Although the invention has been illustrated and described for the particular preferred embodiments, it is apparent to a person skilled in the art that various changes and modifications can be made on the basis of the teachings of the invention. It is apparent that such changes and modifications are within the spirit, scope, and intention of the invention as defined by the appended claims.

The present application is based on Japan Patent Application No. 2006-016649 filed on Jan. 25, 2006, the contents of which are incorporated herein for reference.

Claims

1. A wire setting device, comprising:

a wire setting bed that includes a wire insertion groove in which an intermediate portion of a wire in a longitudinal direction thereof is set;

a first optical detecting device that detects a setting of the wire in the wire insertion groove based on a reception signal relating to a first light beam passing across the wire insertion groove;

a positioning member that positions the wire in the longitudinal direction thereof by bringing a distal end of the wire into abutting contact with a proper point on a wire abutment surface of the positioning member;

a second optical detecting device that is separated from the first optical detecting device in the longitudinal direction of the wire, and that detects an abutting contact of the distal end of the wire with the proper point based on a reception signal relating to a second light beam which is irradiated in a direction intersecting the wire, and passes through the proper point;

a wire clamp that is provided between the wire setting bed and the positioning member to clamp the wire; and

a control device that determines that the wire is properly positioned in the wire insertion groove of the wire setting bed based on detection signals from both of the first and second optical detecting devices, and controls to perform a clamping operation of the wire clamp.
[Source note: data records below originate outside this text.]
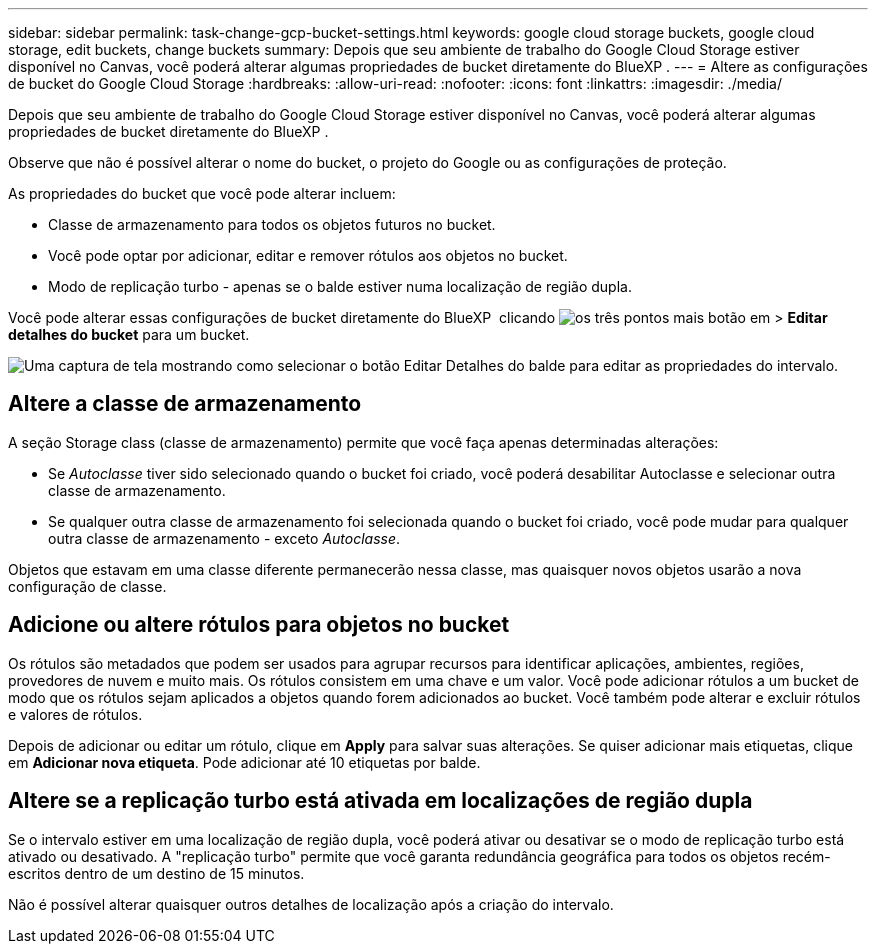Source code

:---
sidebar: sidebar 
permalink: task-change-gcp-bucket-settings.html 
keywords: google cloud storage buckets, google cloud storage, edit buckets, change buckets 
summary: Depois que seu ambiente de trabalho do Google Cloud Storage estiver disponível no Canvas, você poderá alterar algumas propriedades de bucket diretamente do BlueXP . 
---
= Altere as configurações de bucket do Google Cloud Storage
:hardbreaks:
:allow-uri-read: 
:nofooter: 
:icons: font
:linkattrs: 
:imagesdir: ./media/


[role="lead"]
Depois que seu ambiente de trabalho do Google Cloud Storage estiver disponível no Canvas, você poderá alterar algumas propriedades de bucket diretamente do BlueXP .

Observe que não é possível alterar o nome do bucket, o projeto do Google ou as configurações de proteção.

As propriedades do bucket que você pode alterar incluem:

* Classe de armazenamento para todos os objetos futuros no bucket.
* Você pode optar por adicionar, editar e remover rótulos aos objetos no bucket.
* Modo de replicação turbo - apenas se o balde estiver numa localização de região dupla.


Você pode alterar essas configurações de bucket diretamente do BlueXP  clicando image:button-horizontal-more.gif["os três pontos mais botão"] em > *Editar detalhes do bucket* para um bucket.

image:screenshot-edit-gcp-bucket.png["Uma captura de tela mostrando como selecionar o botão Editar Detalhes do balde para editar as propriedades do intervalo."]



== Altere a classe de armazenamento

A seção Storage class (classe de armazenamento) permite que você faça apenas determinadas alterações:

* Se _Autoclasse_ tiver sido selecionado quando o bucket foi criado, você poderá desabilitar Autoclasse e selecionar outra classe de armazenamento.
* Se qualquer outra classe de armazenamento foi selecionada quando o bucket foi criado, você pode mudar para qualquer outra classe de armazenamento - exceto _Autoclasse_.


Objetos que estavam em uma classe diferente permanecerão nessa classe, mas quaisquer novos objetos usarão a nova configuração de classe.



== Adicione ou altere rótulos para objetos no bucket

Os rótulos são metadados que podem ser usados para agrupar recursos para identificar aplicações, ambientes, regiões, provedores de nuvem e muito mais. Os rótulos consistem em uma chave e um valor. Você pode adicionar rótulos a um bucket de modo que os rótulos sejam aplicados a objetos quando forem adicionados ao bucket. Você também pode alterar e excluir rótulos e valores de rótulos.

Depois de adicionar ou editar um rótulo, clique em *Apply* para salvar suas alterações. Se quiser adicionar mais etiquetas, clique em *Adicionar nova etiqueta*. Pode adicionar até 10 etiquetas por balde.



== Altere se a replicação turbo está ativada em localizações de região dupla

Se o intervalo estiver em uma localização de região dupla, você poderá ativar ou desativar se o modo de replicação turbo está ativado ou desativado. A "replicação turbo" permite que você garanta redundância geográfica para todos os objetos recém-escritos dentro de um destino de 15 minutos.

Não é possível alterar quaisquer outros detalhes de localização após a criação do intervalo.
2. The wire setting device according to claim 1, further comprising a slit for reducing a cross-section of the second light beam, and is disposed on an optical path of the second light beam,

wherein the slit is located at a position ahead of the proper point in a direction of advancing of the second light beam.

3. The wire setting device according to claim 1, wherein the second light beam is a laser beam.

4. The wire setting device according to claim 2, wherein the slit is located at a position immediately ahead of the proper point in the direction of advancing of the second light beam.